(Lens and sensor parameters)
____________

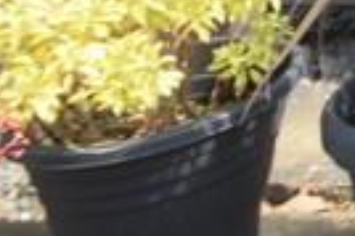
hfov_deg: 10.2
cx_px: 1166
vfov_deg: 9.2
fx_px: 1133
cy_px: -505
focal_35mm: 115
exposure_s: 1/200
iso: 400
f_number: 7.1
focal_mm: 10
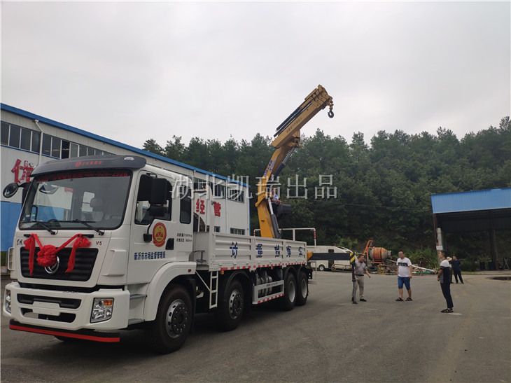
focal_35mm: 21
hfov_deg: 79.0
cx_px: 256
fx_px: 310
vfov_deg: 63.4
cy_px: 192
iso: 100
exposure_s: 1/727
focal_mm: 4.22
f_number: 1.8
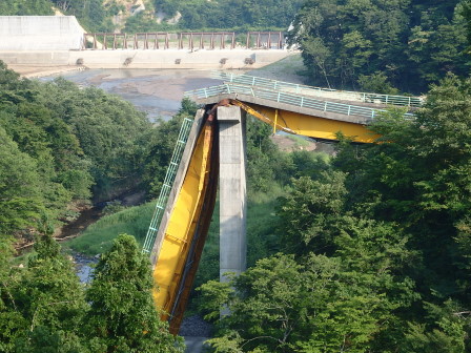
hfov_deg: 15.4
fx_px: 1742
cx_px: 236
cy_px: 176
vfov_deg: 11.6
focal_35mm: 128
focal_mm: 22.9
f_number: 5.3
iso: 125
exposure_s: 1/200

____________

YOUR TASK:
Every line above gets copied exactly; none of the pictures do.

EXERCISE RESPONSE:
hfov_deg: 10.2
cx_px: 1166
vfov_deg: 9.2
fx_px: 1133
cy_px: -505
focal_35mm: 115
exposure_s: 1/200
iso: 400
f_number: 7.1
focal_mm: 10
focal_35mm: 21
hfov_deg: 79.0
cx_px: 256
fx_px: 310
vfov_deg: 63.4
cy_px: 192
iso: 100
exposure_s: 1/727
focal_mm: 4.22
f_number: 1.8
hfov_deg: 15.4
fx_px: 1742
cx_px: 236
cy_px: 176
vfov_deg: 11.6
focal_35mm: 128
focal_mm: 22.9
f_number: 5.3
iso: 125
exposure_s: 1/200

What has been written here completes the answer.